A fundamental step in the design cycle of a Pattern Recognition system is data collection and labeling. As Duda, Hart, and Stork pointed out in their Pattern Classification Book, "data collection can account for surprisingly large part of the cost of developing a pattern recognition system". We were given a collection of 30 labeled data points that were reduced to 21 once we took a first look at the data an discarded the bad samples. A good data set for training and testing a Pattern Recognition system has to be both sufficiently large and representative of the different classes in consideration, and our data set was neither large or representative. The data was initially collected inside the Media Laboratory, thus constraining the variety of devices to those found in the Lab. Most of the common home appliances were not well represented. The initial data set helped us understand the nature of the problem, and gave us hints about new possible categories to relabel the data. With a laptop and a Plug, we devised a portable Plug system, and measured another 65 devices from different locations. The resulting data set, after discarding the bad data consisted of 74 data points.

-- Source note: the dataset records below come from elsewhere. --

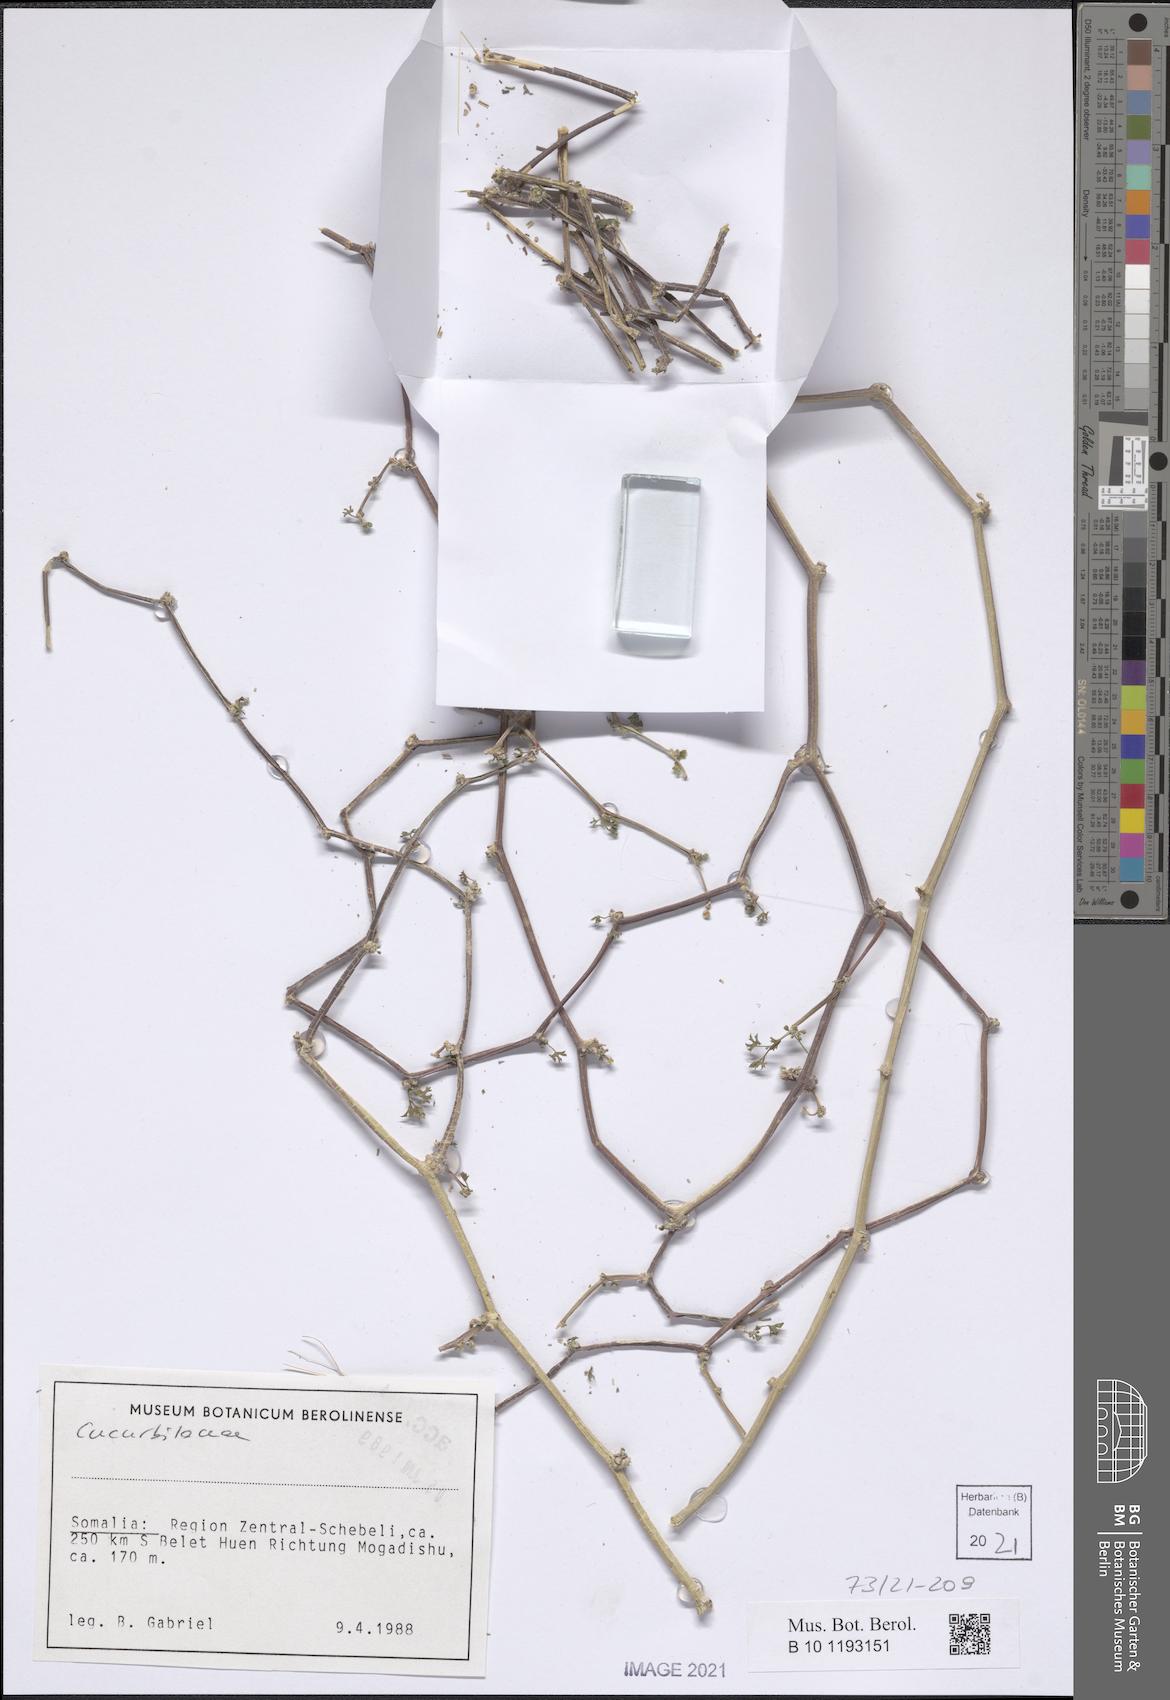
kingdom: Plantae
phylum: Tracheophyta
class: Magnoliopsida
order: Cucurbitales
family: Cucurbitaceae
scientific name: Cucurbitaceae
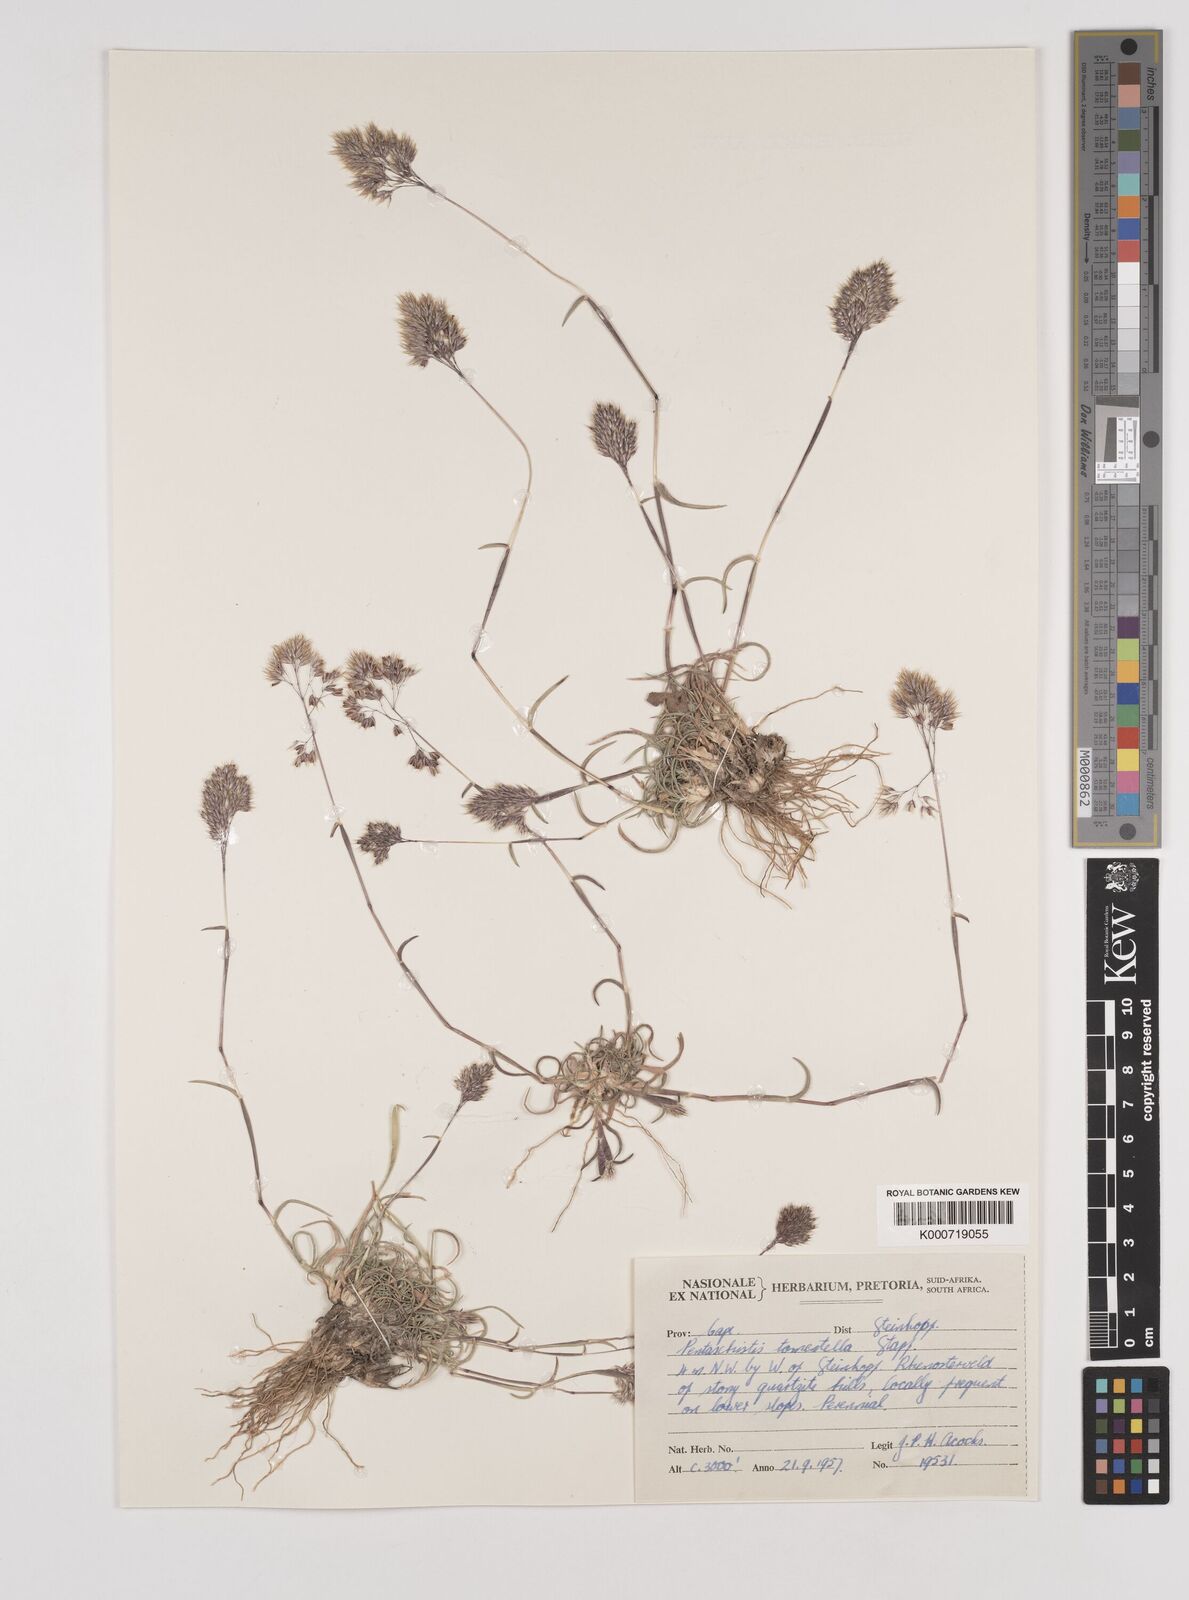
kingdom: Plantae
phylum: Tracheophyta
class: Liliopsida
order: Poales
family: Poaceae
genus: Pentameris
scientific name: Pentameris tomentella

The measured devices include: christmas lights, lightboxes, fans, hairdryers, powerdrills, blenders, lamps, monitors, and computers. Just by looking at them, it can make sense to distinguish them as: things that produce motion, things that produce light, electronics, or combinations of those three. This simple common sense observation turned out to be a very useful point of reference to start making sense out of the tangle of waves that was the raw data.

The following images represent a subset of 16 devices and their corresponding voltage-current waveforms. A careful look at them suggests the possibility to find correlations between the common sense function, the internal structure in terms of electrical engineering (inductive, resistive, switch mode power supply), and the shape characteristic of the voltage-current waveforms of a device.